This is what I need last year.  There were six of us and we worked out as a group twice a week using high intensity weight lifting.  We drink a gallon of water a day, and walked thirty minutes each day.  We also had a special diet for 6 weeks.  I lost 45 lbs, never cheated on the diet, and have kept the weight off for the past year.  I still go to the personal training and I am now starting the group again!  It does push you to be your best, make you accountable in front of the group and keeps your mind set!  Everyone should try itLaughing!



After a lot of work, I was instumental in bringing on-site group fitness class to my workplace. My company is interested in wellness, so half the battle was won. There are a group of about 10 of us that workout 3 days a week after work. I know personally my strength, flexibility, muscle tone have improved. After 3 months, the participants have lost an average of 10lbs each and made improvements in the categories previously listed. It is very satisfying for me to see the positive changes in the health and appearance of those that are taking advantage of this opportunity. Motivates me to keep exercising!

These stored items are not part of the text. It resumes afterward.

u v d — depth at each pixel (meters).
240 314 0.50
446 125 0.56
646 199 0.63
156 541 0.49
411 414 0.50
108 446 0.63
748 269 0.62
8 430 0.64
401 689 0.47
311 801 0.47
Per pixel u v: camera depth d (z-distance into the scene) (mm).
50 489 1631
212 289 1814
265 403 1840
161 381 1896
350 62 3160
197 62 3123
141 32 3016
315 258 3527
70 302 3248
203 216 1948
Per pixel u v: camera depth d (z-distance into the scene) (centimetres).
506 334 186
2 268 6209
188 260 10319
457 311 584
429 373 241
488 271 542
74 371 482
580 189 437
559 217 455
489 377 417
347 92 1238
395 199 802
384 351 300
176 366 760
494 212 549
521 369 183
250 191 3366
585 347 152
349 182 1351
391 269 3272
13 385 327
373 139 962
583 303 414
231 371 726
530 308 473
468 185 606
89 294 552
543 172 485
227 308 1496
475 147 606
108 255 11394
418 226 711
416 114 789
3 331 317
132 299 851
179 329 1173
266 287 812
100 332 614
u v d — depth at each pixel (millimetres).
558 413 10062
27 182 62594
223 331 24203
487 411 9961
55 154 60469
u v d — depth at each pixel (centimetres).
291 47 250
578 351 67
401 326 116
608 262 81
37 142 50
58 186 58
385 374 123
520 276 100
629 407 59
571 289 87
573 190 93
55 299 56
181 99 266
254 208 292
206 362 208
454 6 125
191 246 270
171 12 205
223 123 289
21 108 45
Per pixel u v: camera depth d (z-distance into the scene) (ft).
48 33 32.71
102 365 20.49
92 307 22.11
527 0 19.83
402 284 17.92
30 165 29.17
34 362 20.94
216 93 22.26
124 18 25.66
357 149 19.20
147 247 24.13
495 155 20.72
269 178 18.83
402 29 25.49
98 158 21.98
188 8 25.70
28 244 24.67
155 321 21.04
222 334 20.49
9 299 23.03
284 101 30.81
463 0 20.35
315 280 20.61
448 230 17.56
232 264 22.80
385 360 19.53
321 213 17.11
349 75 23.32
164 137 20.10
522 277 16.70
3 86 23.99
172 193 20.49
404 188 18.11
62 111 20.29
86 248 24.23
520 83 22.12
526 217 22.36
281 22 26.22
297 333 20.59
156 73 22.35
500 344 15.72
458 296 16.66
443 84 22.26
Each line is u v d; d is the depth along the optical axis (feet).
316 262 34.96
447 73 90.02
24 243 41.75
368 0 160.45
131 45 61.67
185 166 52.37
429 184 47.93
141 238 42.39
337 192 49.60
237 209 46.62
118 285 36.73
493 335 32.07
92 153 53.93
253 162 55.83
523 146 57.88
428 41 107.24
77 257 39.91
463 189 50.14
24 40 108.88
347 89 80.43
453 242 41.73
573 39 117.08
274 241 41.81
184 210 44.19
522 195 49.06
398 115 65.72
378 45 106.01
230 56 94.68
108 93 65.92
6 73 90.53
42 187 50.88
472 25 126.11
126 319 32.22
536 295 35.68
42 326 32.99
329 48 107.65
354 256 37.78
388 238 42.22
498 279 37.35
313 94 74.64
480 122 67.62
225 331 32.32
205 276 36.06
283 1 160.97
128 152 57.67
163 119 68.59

I totally agree. I train small group and we all work on motivating each other. At the same time, the workouts are hardcore but my trainees love that they are all in it together. I too partake while watching them intently so the can see I'm human too.


I totally agree. I train small group and we all work on motivating each other. At the same time, the workouts are hardcore but my trainees love that they are all in it together. I too partake while watching them intently so the can see I'm human too.


I'm a personal trainer working in Hartlepool and can confirm everything in this article to be true. Small Group training is a fantastic way to workout and it takes away the inhibitions some people feel they have when they go to the gym and makes working out more fun when it is done with friends. Highly recommended!



CROSSFIT is a good group type workout.  Its not an easy workout, but at my gym I see all types of fitness levels.  I just thought I would throw another idea out there.



I also agree my husband owns a personal training gym and we do classes. We have from 6-8 people in class and we get the personal attention of a trainer and the sense of community! it is awesome we never met until the gym and now we hold each other accountable and have a good time working out!



My husband & I recently moved across the country.  we moved from a year round sunny environment to snow about half the time.  It is really hard to get out and meet people and to find a small group workout place.  Any advice?